The macrophage-derived motor protein KIF13B enhances MERTK-mediated efferocytosis and prevents atherosclerosis in mice.

BACKGROUND AND AIMS

Atherosclerosis is a chronic inflammatory disorder with high morbidity and mortality rates worldwide. Emerging evidence has reported that kinesin family member 13B (KIF13B), a crucial motor protein, integrates hepatic lipid metabolism and inflammatory response to protect liver disease. However, the relationship between KIF13B and atherosclerosis remains unknown. The present study aimed to elucidate the specific role of KIF13B in atherosclerosis and its potential therapeutic significance.

METHODS

The investigation first assessed the relationship between the expression levels of KIF13B and the progression of atherosclerosis in human cohort data and carotid plaques from patients. Subsequently, the authors generated Kif13b knockout (Kif13b-/-) mice on low-density lipoprotein receptor (Ldlr)-deficient background (Ldlr-/-) to obtain double knockouts (Kif13b-/-;Ldlr-/-) and myeloid-specific Kif13b knockout mice (Lyz2 Cre;Kif13bf/f) with adeno-associated virus 8 (AAV8)-mediated overexpression of proprotein convertase subtilisin/kexin type 9 (PCSK9). Moreover, Ldlr-/- mice received bone marrow transplants from either Kif13b-/-;Ldlr-/- or Ldlr-/- mice and were fed a Western diet (WD) for 12 weeks.

RESULTS

KIF13B expression was significantly reduced in patients with atherosclerosis and negatively associated with the severity of atherosclerotic progress in WD-fed Ldlr-/- mice.
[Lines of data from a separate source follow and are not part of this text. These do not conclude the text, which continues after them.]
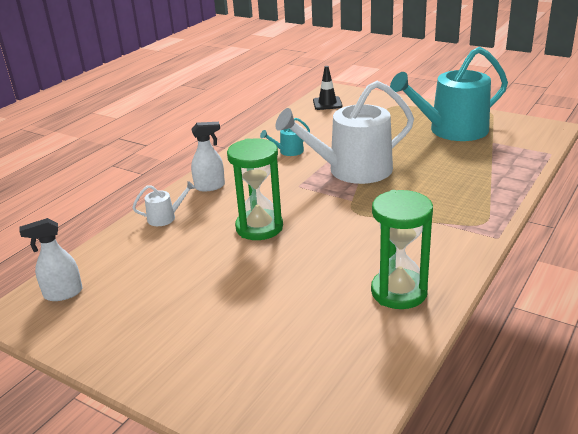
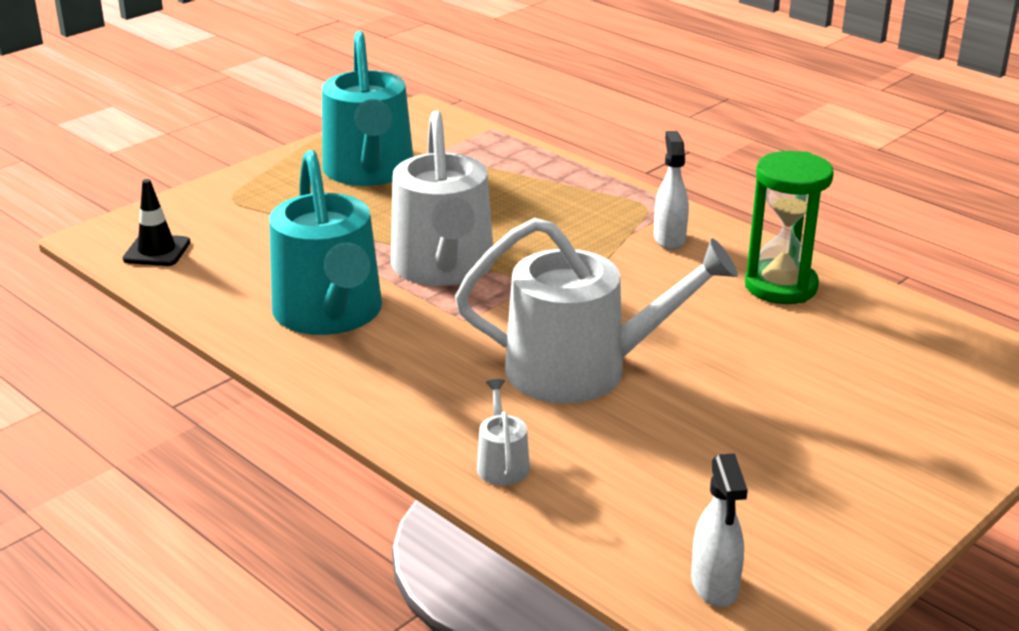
camera: 80 degrees left, 0 degrees up
(210, 186) = (412, 407): white spray bottle -> white spray bottle (669, 239)
(259, 227) = (582, 369): green hourglass -> white watering can
(288, 151) = (330, 313): turquoise watering can -> turquoise watering can, size x2.45

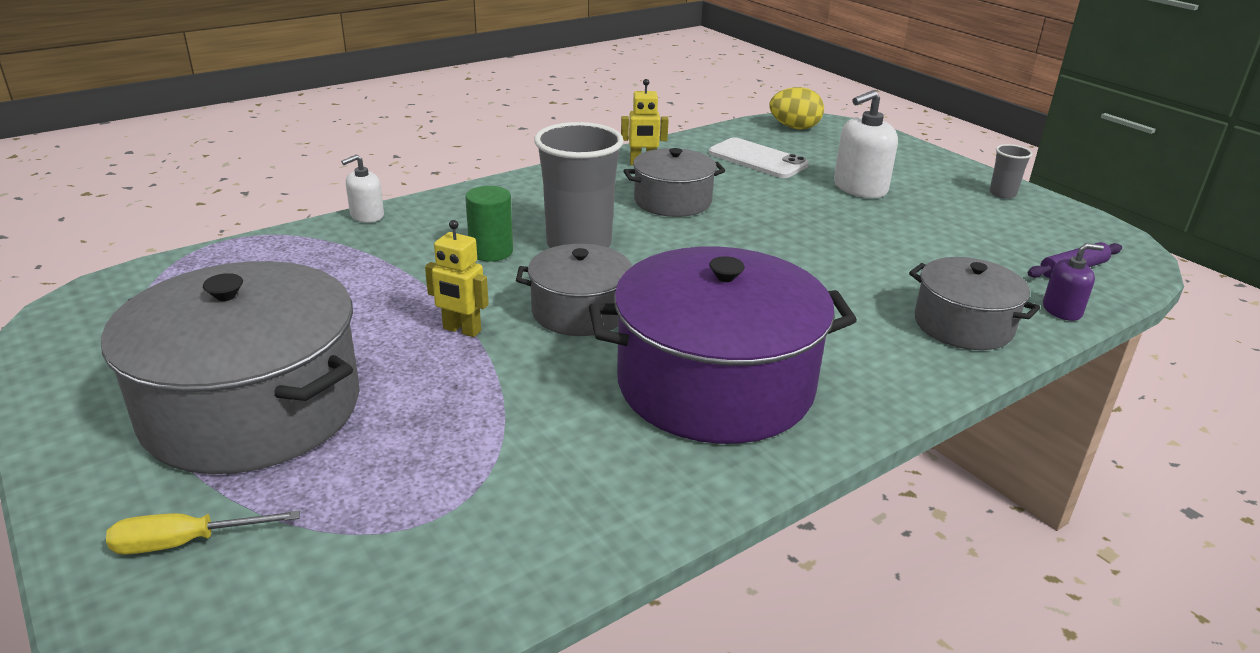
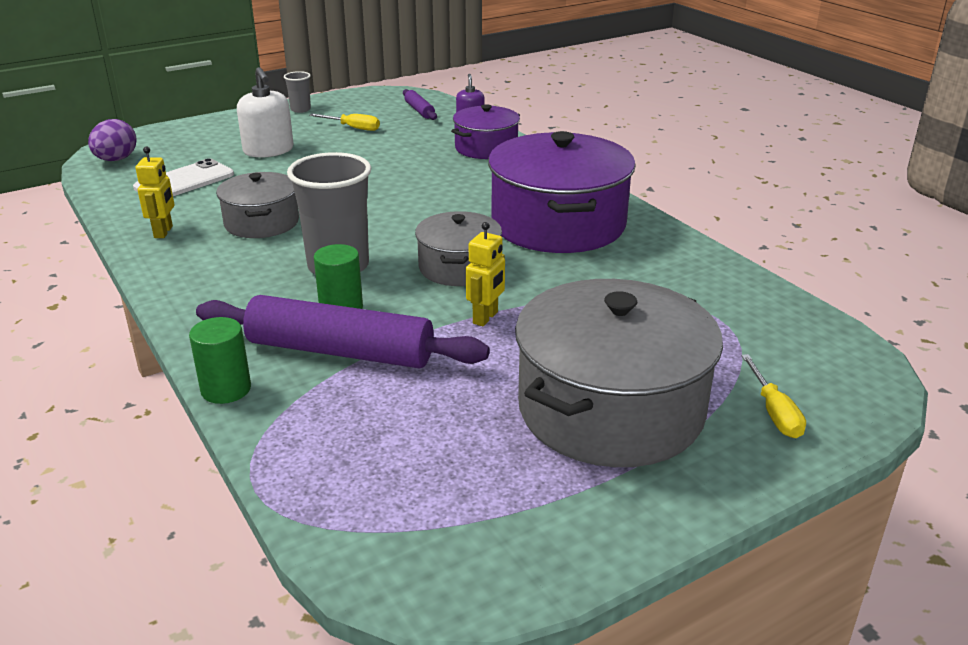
camera: 85 degrees left, 0 degrees up
(367, 215) = (226, 389): white soap dispenser -> green cylinder
(413, 256) = (340, 351): none -> purple rolling pin
(794, 127) = (116, 160): yellow egg -> purple egg
(963, 325) = (486, 148): grey pot -> purple pot
(966, 228) = (353, 128): none -> yellow screwdriver

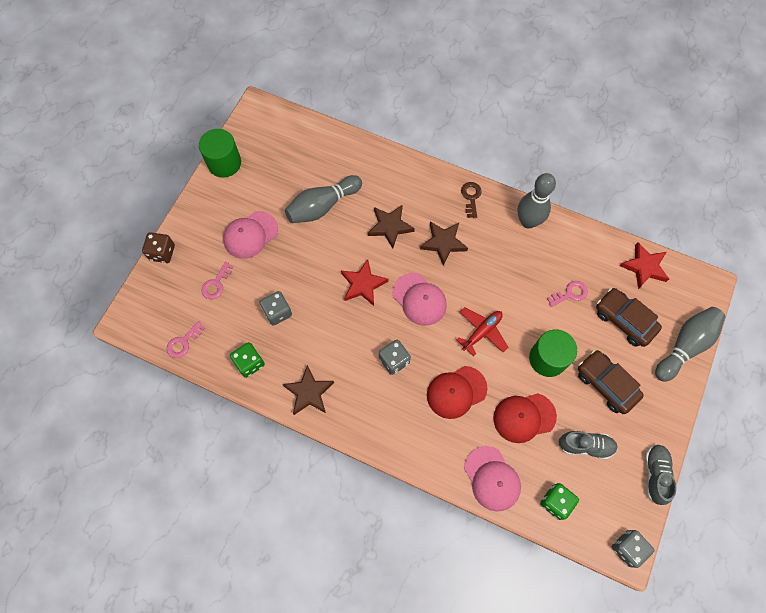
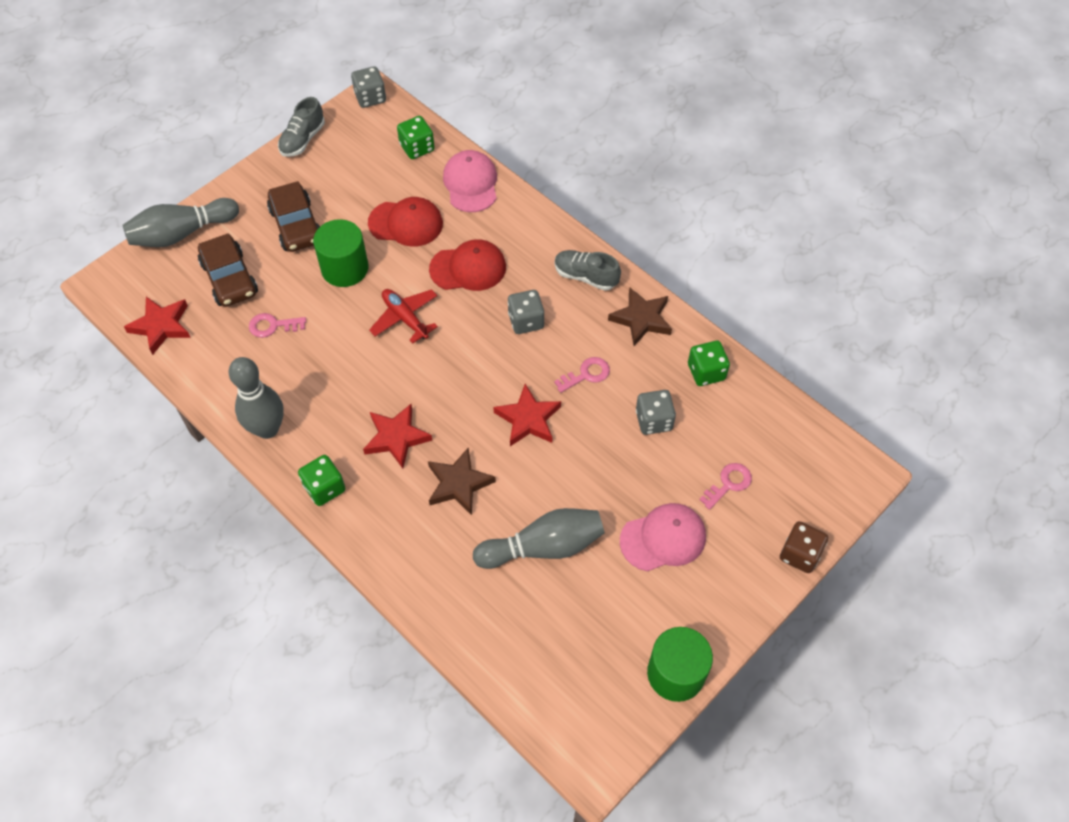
camera: 160 degrees left, 10 degrees down
(183, 342) = (787, 422): pink key -> pink key (586, 374)
(419, 299) = (463, 378): pink cap -> none
(443, 243) = (396, 437): brown star -> red star
(471, 197) = (324, 488): brown key -> green dice
(482, 332) = (405, 318): red plane -> red plane turned 75 degrees clockwise
(585, 446) = (356, 181): grey shoe -> grey shoe (585, 276)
In contrast to Kif13b-/-;Ldlr-/- mice showing a significant increase in plasma total cholesterol and more atherosclerosis lesions compared with the corresponding control mice, depletion of myeloid-derived Kif13b and bone marrow transplantation with macrophages lacking Kif13b both did not alter plasma lipid levels but elicited the larger atherosclerotic plaques with increased macrophage infiltration and more apoptotic cells. In vitro studies showed that upon oxidized low-density lipoprotein treatment, macrophages with Kif13b deficiency also display significantly increased cholesterol accumulation and impaired efferocytosis with reduced MER proto-oncogene, tyrosine kinase (MERTK) expression. Mechanistic study revealed that loss of Kif13b decreased the expression of Itchy E3 ubiquitin protein ligase (ITCH), leading to accelerated ubiquitination and degradation of MERTK mediated by Casitas B-lineage lymphoma (CBL) in macrophages. Moreover, oral administration of NX-1607, a CBL antagonist, significantly reversed the reduction of MERTK protein level and defective efferocytosis, ultimately protecting against atherosclerotic development caused by Kif13b deficiency in vivo.

CONCLUSIONS

The study results revealed that KIF13B is a crucial modulator responsible for maintaining proper macrophage efferocytosis to prevent atherosclerotic development through KIF13B/ITCH/CBL/MERTK axis, suggesting that KIF13B will be a potential therapeutic target for the treatment of atherosclerosis in future clinical trials.